Sayın Bahçeli ve ekibi, seçimli kurultayın toplanmasını önlemekle büyük bir başarı kazandıklarını düşünüyor olabilirler. Evet, seçimli kurultayın yapılmasını önlemek bir başarıdır. Ama bu başarı kimin başarısıdır veya bu başarı kime getiri sağlayacaktır? Bu başarı Sayın Bahçeli ve ekibinin başarısı olabilir. Sayın Bahçeli ve ekibine bir süre daha MHP’nin yönetimine hâkim olma imkânı sağlayabilir. Ancak bu, asla MHP’nin başarısı değildir ve asla MHP’ye bir getiri sağlamayacaktır. Çünkü geldiğimiz noktada MHP çok önemli ölçüde kan kaybetmiştir. Maalesef, bu kan kaybı devam etmektedir.

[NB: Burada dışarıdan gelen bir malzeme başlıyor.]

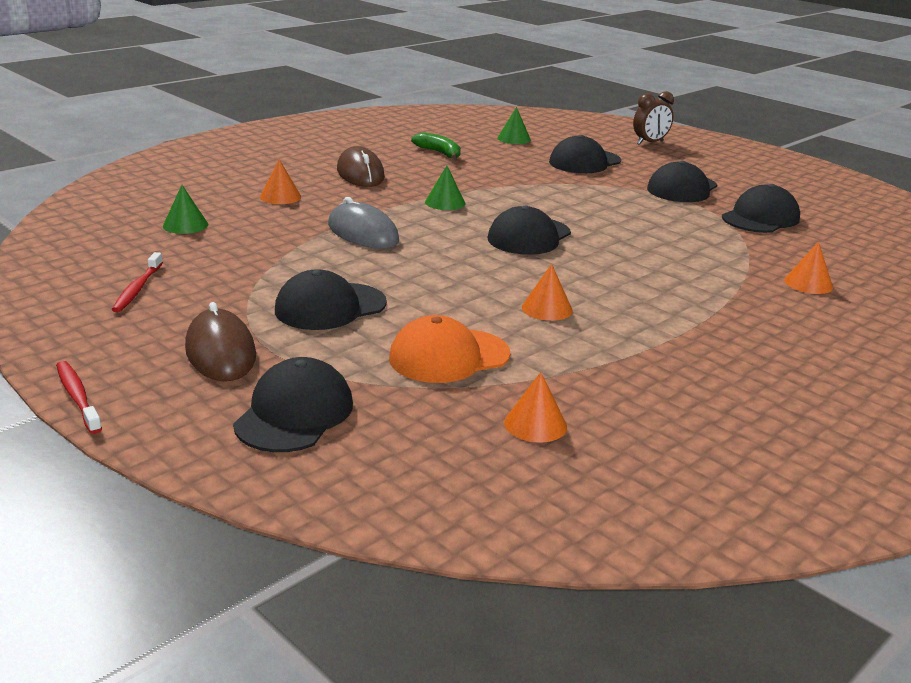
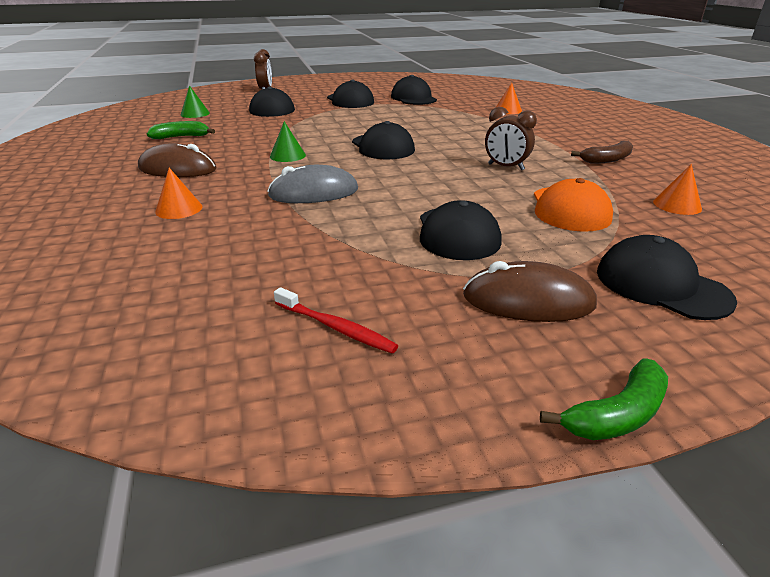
camera: 60 degrees left, 5 degrees up
red toothbrush [56,361,102,434] -> green banana [540,358,668,440]
green cone [163,185,208,234] -> none
orange cone [522,264,573,321] -> brown clock [485,107,537,170]
none -> brown banana [571,141,633,164]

Sayın Bahçeli ve ekibinin son aylarda olağanüstü kurultayın yapılmasını önlemeye yönelik çabaları MHP’deki kan kaybını maalesef artırmıştır. MHP, günden güne kan kaybetmektedir. Bugün YSK’nın verdiği red kararı MHP’deki kan kaybını azaltmayacak, aksine artıracaktır. Üzülerek belirtmeliyim ki MHP’de erime çok tehlikeli bir hal almıştır. Elbette ki, bu erimenin asıl sorumlusu Sayın Bahçeli ve ekibidir. Sormak istiyorum: Sayın Bahçeli, MHP’nin erimesinden mutlu mudur acaba?